**Excerpt provided:**
_____

Colgate launches $10 ‘premium’ toothpaste

FILE – In this Jan. 26, 2011, file photo, Colgate toothpaste and toothbrush are photographed in Phoenix. Colgate-Palmolive Co. shares fell Friday, Jan. 26, 2018, after the consumer products maker posted revenue that missed forecasts. (AP Photo/Ross D. Franklin, File)

(NEXSTAR) – Brace yourself for $10 toothpaste. That’s how much Colgate’s new 3-ounce tube of teeth-whitening toothpaste costs.

Colgate-Palmolive CEO Noel Wallace announced the product at a consumer and retail conference last week, calling premium products “vital” to the company’s ability to raise prices.

“We are launching the Optic White Pro Series in the U.S., the first five-percent hydrogen peroxide toothpaste with demonstrated efficacy to whiten teeth,” Wallace said. “We’re very excited about this launch, which you will see on shelves next month.”

The toothpaste is the company’s first with a $10 suggested retail price, and is already available at Walmart, Rite Aid and other stores. Colgate claims the toothpaste can remove “15 years of stains” when used at least twice a day for two weeks, but did not respond by publishing time to Nexstar inquiries about any guarantees.

Colgate offers an extensive lineup of teeth whitening products, ranging from an overnight “whitening pen” that markets for $25 at Walmart to an advanced LED whitening kit listed at $110 on Colgate’s site.

It remains to be seen what demand will look like for premium toothpaste as many Americans see their finances squeezed by inflation.

A supply chain tangled by the COVID-19 pandemic, and, potentially, the Russian invasion of Ukraine, have prompted some businesses to boost prices.

Earlier this year Amazon announced it was raising the price of its Prime membership, partly to offset transportation costs. In November, 2021, Dollar Tree announced a similar price hike, bumping most of its $1 items to $1.25.

The spiking cost of consumer goods was a main topic of President Biden’s State of the Union address Tuesday after prices jumped 7.5% from January, 2021 to January, 2022, according to the labor department.

“Too many families are struggling to keep up with the bills,” Biden said. “Inflation is robbing them of the gains they might otherwise feel. I get it. That’s why my top priority is getting prices under control.”

A recent NewsNation/Decision Desk HQ poll found that 88% of Americans said they were at least somewhat concerned about inflation, while 55% said it was a bigger issue than COVID-19 or unemployment.

_____

**Data for analysis:**
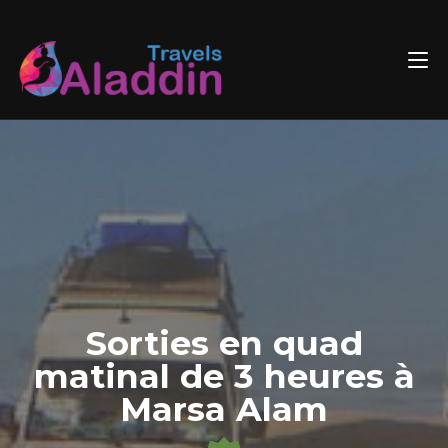
Skip
to
content
Sorties en quad
matinal de 3 heures à
Marsa Alam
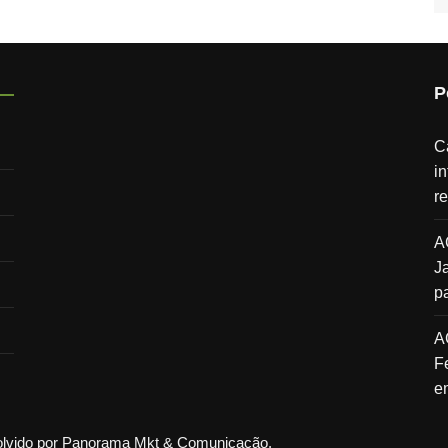
P
C
i
r
A
J
p
A
F
e
volvido por Panorama Mkt & Comunicação.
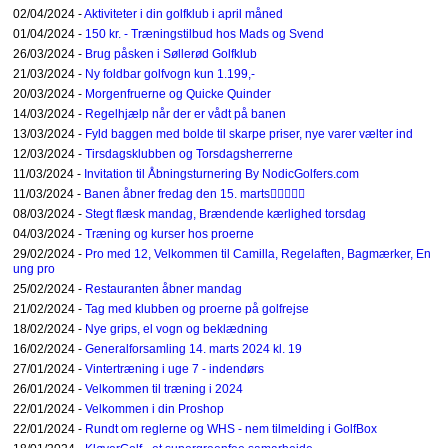
02/04/2024 -
Aktiviteter i din golfklub i april måned
01/04/2024 -
150 kr. - Træningstilbud hos Mads og Svend
26/03/2024 -
Brug påsken i Søllerød Golfklub
21/03/2024 -
Ny foldbar golfvogn kun 1.199,-
20/03/2024 -
Morgenfruerne og Quicke Quinder
14/03/2024 -
Regelhjælp når der er vådt på banen
13/03/2024 -
Fyld baggen med bolde til skarpe priser, nye varer vælter ind
12/03/2024 -
Tirsdagsklubben og Torsdagsherrerne
11/03/2024 -
Invitation til Åbningsturnering By NodicGolfers.com
11/03/2024 -
Banen åbner fredag den 15. marts🏌️‍♂️⛳🏌️‍♀️
08/03/2024 -
Stegt flæsk mandag, Brændende kærlighed torsdag
04/03/2024 -
Træning og kurser hos proerne
29/02/2024 -
Pro med 12, Velkommen til Camilla, Regelaften, Bagmærker, En
ung pro
25/02/2024 -
Restauranten åbner mandag
21/02/2024 -
Tag med klubben og proerne på golfrejse
18/02/2024 -
Nye grips, el vogn og beklædning
16/02/2024 -
Generalforsamling 14. marts 2024 kl. 19
27/01/2024 -
Vintertræning i uge 7 - indendørs
26/01/2024 -
Velkommen til træning i 2024
22/01/2024 -
Velkommen i din Proshop
22/01/2024 -
Rundt om reglerne og WHS - nem tilmelding i GolfBox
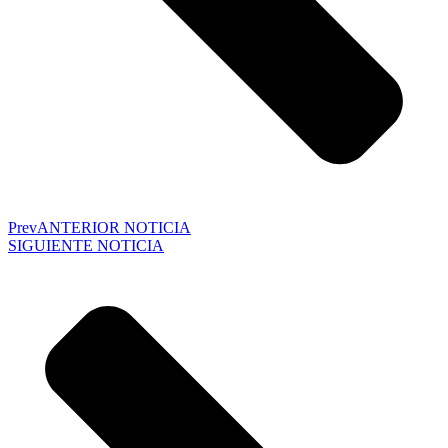
Prev
ANTERIOR NOTICIA
SIGUIENTE NOTICIA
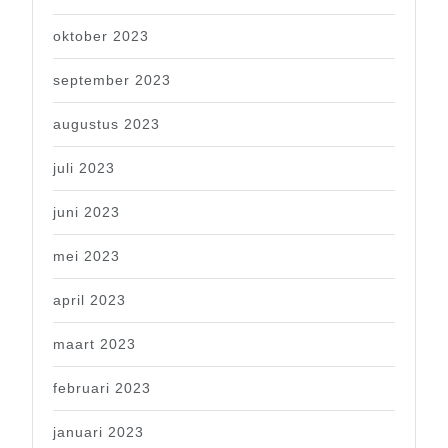
oktober 2023
september 2023
augustus 2023
juli 2023
juni 2023
mei 2023
april 2023
maart 2023
februari 2023
januari 2023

_____

**Task description:** Write out the passage of the article on Colgate's $10 toothpaste from "Colgate launches $10" up to and including "teeth-whitening toothpaste costs.", exactly as it appears in the text.

**Task output:**
Colgate launches $10 ‘premium’ toothpaste

FILE – In this Jan. 26, 2011, file photo, Colgate toothpaste and toothbrush are photographed in Phoenix. Colgate-Palmolive Co. shares fell Friday, Jan. 26, 2018, after the consumer products maker posted revenue that missed forecasts. (AP Photo/Ross D. Franklin, File)

(NEXSTAR) – Brace yourself for $10 toothpaste. That’s how much Colgate’s new 3-ounce tube of teeth-whitening toothpaste costs.